### Text to read
# Router table end grain jig - far too simple!



## PerranOak (11 May 2009)

So, I now have a router table - scary!

I made what I thouhgt would be a useful jig to rout end grain which was simply a board with a piece underneath to slide in the groove on the table.

All made-up, nice and square, firm in the groove, held the pice firmly against it and, hey presto!, it went bonkers!  

What happens it that as the bit hits the piece, it pushes it away giving a very non-square end! I can't seem to hold the piece firmly enough. 

I realise thatthis is too simple a jig but I wonder if I make something that the work piece rests on - so I could clamp it down - then the piece will no longer rest on the table surface. also, if the base it rests on is too thick, there will not be enough of the bit left above this to cut the piece.

Darn this complex stuff! Any comments welcome, please.


----------



## Chems (11 May 2009)




----------



## johncs (11 May 2009)

PerranOak":106ytvft said:


> So, I now have a router table - scary!
> 
> I made what I thouhgt would be a useful jig to rout end grain which was simply a board with a piece underneath to slide in the groove on the table.
> 
> ...




Close. 
Jeff has some good videos including this

That's a tablesaw sled, but something very like it would work on a router table.

There are other plans too, some simple, some complete. Google and Youtube are your friends.


----------



## OPJ (11 May 2009)

Sounds like this is due to the rotating action of the cutter, wanting to drag the board in. Always make sure your back fence is _behind_ the workpiece during the cut, for maximum support. Chems has found some good images there.


----------



## Chems (11 May 2009)

johncs":3o4kj3tj said:


> Jeff has some good videos including this



Get rid of that before the safety police arrive!


----------



## Dave S (11 May 2009)

In the short term, stick some abrasive paper to the face of the jig which contacts the workpiece - that will help prevent it from slipping. And take small cuts - that will help too.

### Material shown
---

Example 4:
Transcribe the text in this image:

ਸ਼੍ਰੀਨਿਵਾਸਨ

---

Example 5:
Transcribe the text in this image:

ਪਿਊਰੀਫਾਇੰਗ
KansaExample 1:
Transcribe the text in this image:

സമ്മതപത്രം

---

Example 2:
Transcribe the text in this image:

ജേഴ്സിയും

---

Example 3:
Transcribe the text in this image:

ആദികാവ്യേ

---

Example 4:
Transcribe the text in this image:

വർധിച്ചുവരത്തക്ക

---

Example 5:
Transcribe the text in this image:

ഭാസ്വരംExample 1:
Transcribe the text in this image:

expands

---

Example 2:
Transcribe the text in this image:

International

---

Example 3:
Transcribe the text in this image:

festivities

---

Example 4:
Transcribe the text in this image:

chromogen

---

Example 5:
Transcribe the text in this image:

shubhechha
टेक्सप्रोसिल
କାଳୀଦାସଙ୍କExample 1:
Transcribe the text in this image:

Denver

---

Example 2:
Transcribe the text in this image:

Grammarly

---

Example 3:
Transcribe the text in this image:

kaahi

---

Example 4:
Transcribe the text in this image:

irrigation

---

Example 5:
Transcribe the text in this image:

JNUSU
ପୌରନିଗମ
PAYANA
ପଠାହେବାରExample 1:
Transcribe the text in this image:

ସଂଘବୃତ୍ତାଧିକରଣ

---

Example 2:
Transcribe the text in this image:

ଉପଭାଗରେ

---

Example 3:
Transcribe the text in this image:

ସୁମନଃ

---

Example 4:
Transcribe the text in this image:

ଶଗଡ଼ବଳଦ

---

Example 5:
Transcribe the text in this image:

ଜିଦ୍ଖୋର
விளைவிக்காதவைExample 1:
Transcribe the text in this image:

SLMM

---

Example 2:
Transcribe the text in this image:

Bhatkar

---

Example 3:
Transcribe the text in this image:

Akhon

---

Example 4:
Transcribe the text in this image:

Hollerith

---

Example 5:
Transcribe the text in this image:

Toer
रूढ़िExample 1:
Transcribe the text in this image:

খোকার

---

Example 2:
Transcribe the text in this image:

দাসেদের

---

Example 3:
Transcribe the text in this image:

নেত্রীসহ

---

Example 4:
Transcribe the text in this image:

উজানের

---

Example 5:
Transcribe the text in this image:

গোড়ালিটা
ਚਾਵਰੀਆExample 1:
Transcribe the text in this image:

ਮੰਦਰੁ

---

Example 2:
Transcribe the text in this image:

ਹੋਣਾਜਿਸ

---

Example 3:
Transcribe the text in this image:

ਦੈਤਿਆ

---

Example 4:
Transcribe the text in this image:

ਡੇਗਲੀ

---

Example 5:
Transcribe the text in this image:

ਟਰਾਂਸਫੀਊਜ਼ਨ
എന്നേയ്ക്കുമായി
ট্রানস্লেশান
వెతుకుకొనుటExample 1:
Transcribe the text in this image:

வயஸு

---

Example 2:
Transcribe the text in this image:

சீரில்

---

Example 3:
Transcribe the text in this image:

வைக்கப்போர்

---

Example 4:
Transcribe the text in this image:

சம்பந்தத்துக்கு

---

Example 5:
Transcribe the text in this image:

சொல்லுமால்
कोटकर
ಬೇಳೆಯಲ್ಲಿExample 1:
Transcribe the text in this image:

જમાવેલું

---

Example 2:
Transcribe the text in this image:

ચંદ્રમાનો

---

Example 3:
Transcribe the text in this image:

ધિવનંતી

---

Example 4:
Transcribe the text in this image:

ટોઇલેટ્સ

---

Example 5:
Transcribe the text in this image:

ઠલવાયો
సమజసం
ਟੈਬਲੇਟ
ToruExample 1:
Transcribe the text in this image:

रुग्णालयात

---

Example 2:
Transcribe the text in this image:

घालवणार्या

### Goals
a: In the router table jig thread, rewrite the passage starting with "That's a tablesaw" and going on through "are your friends.", changing "tablesaw sled" to "crosscut sled".
b: Write the next part of the router table jig forum thread, following on from its last post.
The items come from a different source than the forum thread.

### Expected results
a:
That's a crosscut sled, but something very like it would work on a router table.

There are other plans too, some simple, some complete. Google and Youtube are your friends.

b:
Ultimately, a jig which clamps the workpiece, such as shown above, will be most secure.

Dave


----------



## mailee (11 May 2009)

I would agree with all of the above. I made a sled out of laminate for my table and added a toggle clamp and have had no problems with slippage. When making the jig move the fence to a position exactly parallel to the 'T' track and place some double sided tape on the sled carrier where it will meet the slider that runs in the track. This will then ensure it is at a true 90 degrees to the cutter. Then it is a simple matter of screwing or glueing the sled to the slider. Ensure that the right angle backing piece is behind the work as it is fed into the cutter and attach a toggle clamp to hold the work in place. HTH. :wink:


----------



## PerranOak (12 May 2009)

That's ace, thanks very much all!

I'll try the short-term fixes for now but I can see that I'll have to make a proper sled. However, these sleds are better quality than my actual projects - I still have a long way to go!

One thing still bothers me. How do you stop tear-out even with a fine sled?


----------



## Chems (12 May 2009)

Make sure you have a sacrificial piece of wood behind your workpiece so that breaks out and not what your doing. 

Have a look here http://www.woodworkingonline.com/category/podcast/ for good free videos, there are a couple on using router tables.


----------



## PerranOak (13 May 2009)

Chems":1ifdte4e said:


> Make sure you have a sacrificial piece of wood behind your workpiece so that breaks out and not what your doing.



Thank you (I'll look at those vidos too) but doesn't that mean that the sacrificial piece has to have perfectly flat and with exactly parallel sides otherwise it will not let the work-piece sit right!?


----------



## Chems (13 May 2009)

Bit of MDF should do it. I just use what ever scrap piece comes to hand.


----------



## johncs (14 May 2009)

Chems":3l05nspc said:


> Make sure you have a sacrificial piece of wood behind your workpiece so that breaks out and not what your doing.
> 
> Have a look here http://www.woodworkingonline.com/category/podcast/ for good free videos, there are a couple on using router tables.



Zero clearance insert. Basically, you make a replacement insert for the saw, and cut the slot by raising the spinning blade through it.

Again, Google is your friend.

<later>  
What was I thinking of? I'm sure you can use one with a router in some situations, but what I said really is for tablesaws.


----------



## PerranOak (14 May 2009)

Chems":1u5mfe4c said:


> Bit of MDF should do it. I just use what ever scrap piece comes to hand.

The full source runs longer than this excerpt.